Nel viaggio di ritorno dalla Gmg di Rio de Janeiro, nel luglio 2013, rispondendo a una domanda sul ruolo della donna nella Chiesa, Francesco aveva detto: «Non si può capire una Chiesa senza donne, ma donne attive nella Chiesa, no?, con il loro profilo, che portano avanti». Il Papa aveva continuato con un esempio «che non ha niente a che vedere con la Chiesa, ma è un esempio storico: in America Latina, il Paraguay. Per me, la donna del Paraguay è la donna più gloriosa dell’America Latina». Bergoglio, riferendosi alla situazione post-bellica del 1870, alla fine di un aspro conflitto con il Brasile, l’Argentina e l’Uruguay durato sei anni, aveva detto: «Sono rimaste, dopo la guerra, otto donne per ogni uomo, e queste donne hanno fatto una scelta un po’ difficile: la scelta di avere figli per salvare la Patria, la cultura, la fede e la lingua. Nella Chiesa, si deve pensare alla donna in questa prospettiva: di scelte rischiose, ma come donne». Per questo il ruolo della donna e della famiglia saranno centrali durante il viaggio e in particolare in Paraguay.

Ma non va dimenticato che la trasferta latinoamericana ha innanzitutto un significato religioso: il vescovo di Roma viene a confermare i fratelli nella fede in Paesi dove il cattolicesimo ha contribuito non poco alla formazione dell’identità dei popoli e dove sono molto vivi il culto mariano e la devozione popolare. L’annuncio dell’essenziale del Vangelo – la gioia del Vangelo è il filo rosso che unisce l’intera visita -, una Chiesa solidale con le sofferenze dei popoli, l’invito a costruire insieme il futuro favorendo partecipazione e solidarietà, l’impegno a combattere disuguaglianze e inequità. Insomma, un viaggio in tre Paesi ma che avrà una valenza ben più ampia, come messaggio a tutta l’America Latina e al mondo intero.

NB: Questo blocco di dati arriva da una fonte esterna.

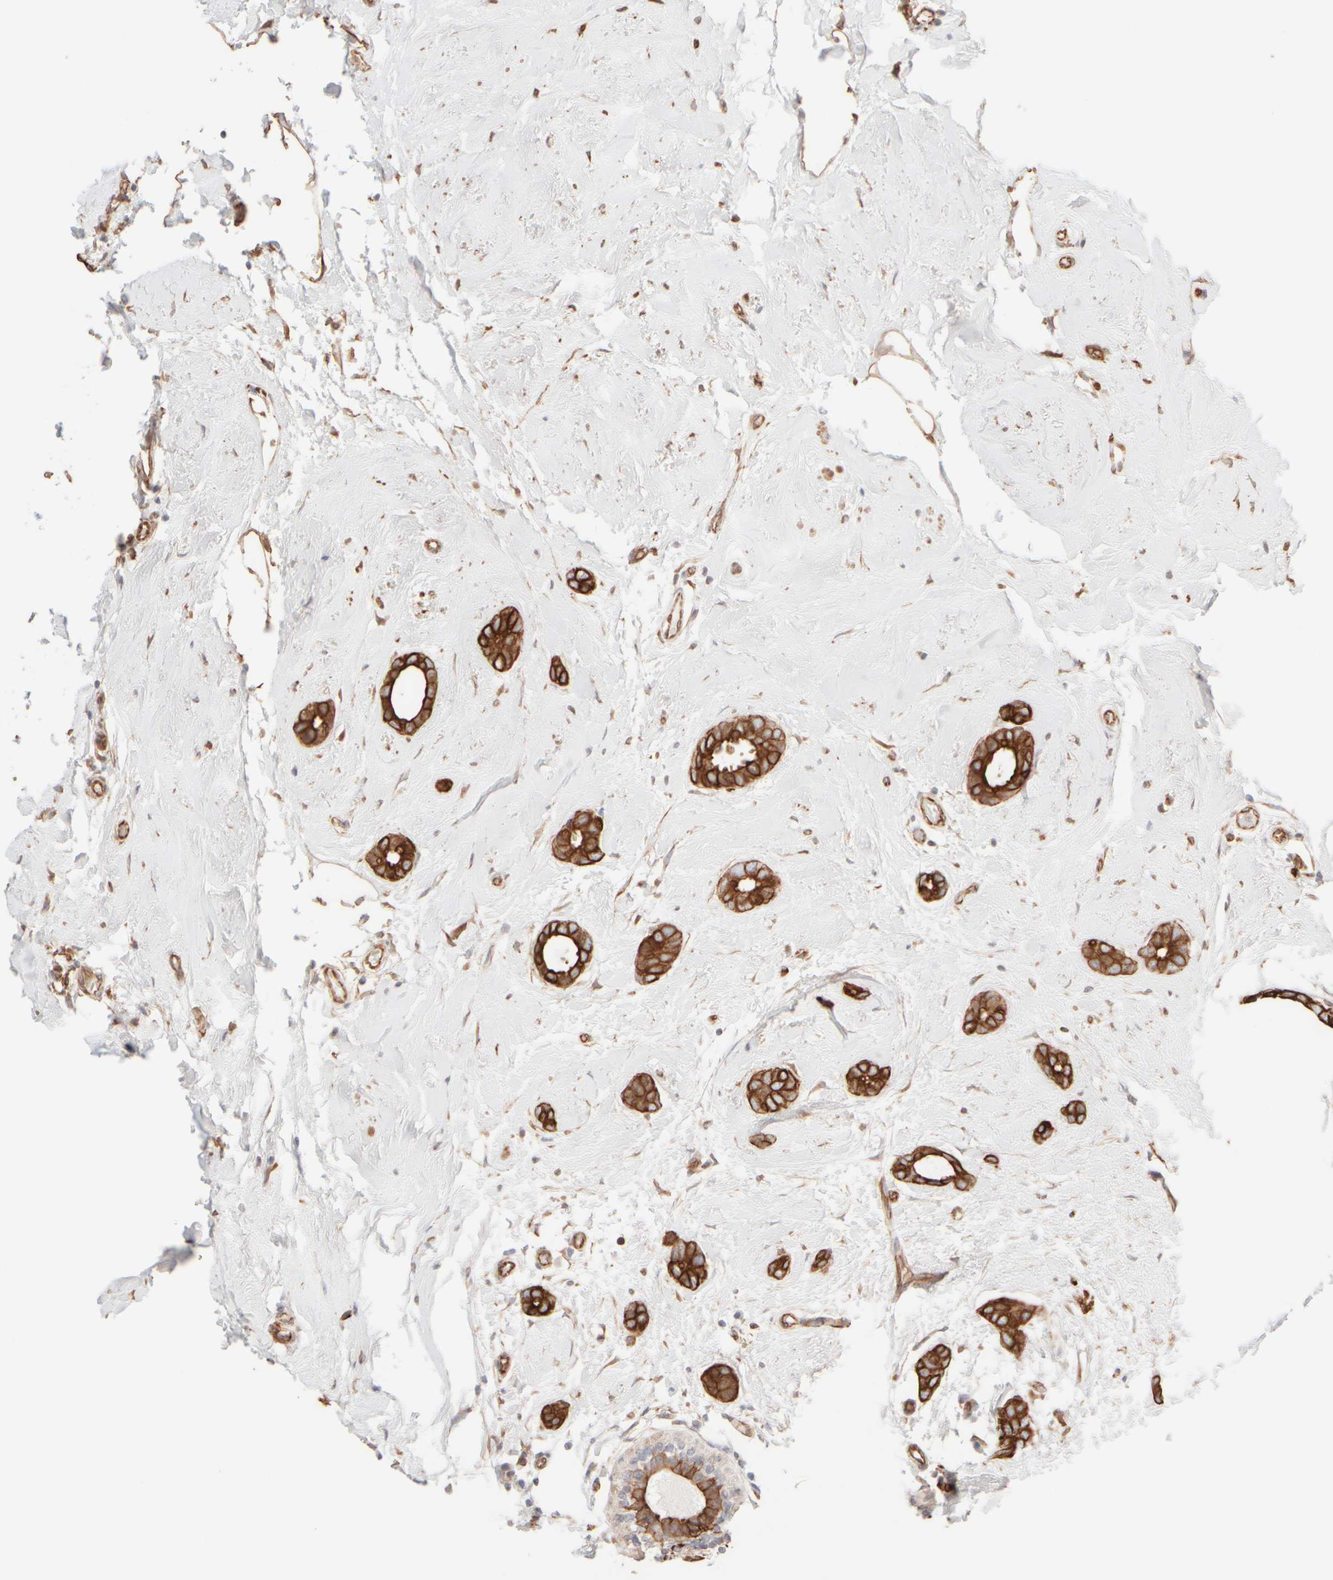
{"staining": {"intensity": "strong", "quantity": ">75%", "location": "cytoplasmic/membranous"}, "tissue": "breast cancer", "cell_type": "Tumor cells", "image_type": "cancer", "snomed": [{"axis": "morphology", "description": "Duct carcinoma"}, {"axis": "topography", "description": "Breast"}], "caption": "A photomicrograph of human breast invasive ductal carcinoma stained for a protein exhibits strong cytoplasmic/membranous brown staining in tumor cells.", "gene": "KRT15", "patient": {"sex": "female", "age": 55}}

«Il continente latino-americano è un continente in movimento – ha detto il Segretario di Stato Pietro Parolin nell’intervista con il Centro Televisivo Vaticano – dove sono presenti trasformazioni, cambiamenti a livello culturale, a livello economico, a livello politico», che, durante questi decenni, in una «fase positiva», hanno permesso a molte persone di emergere dalla povertà estrema e «di incorporarsi progressivamente anche nel ceto medio». Ci sono poi i problemi, come gli «accentuati fenomeni di urbanizzazione» o altri legati, da un lato, alla globalizzazione, dall’altro alla «progressiva secolarizzazione della società latino-americana». La risposta della Chiesa, in linea con l’«Evangelii gaudium» di Francesco, è la «via della conversione pastorale» e «dell’impegno missionario», in una forma che «può diventare anche paradigmatica per molte altre parti del mondo».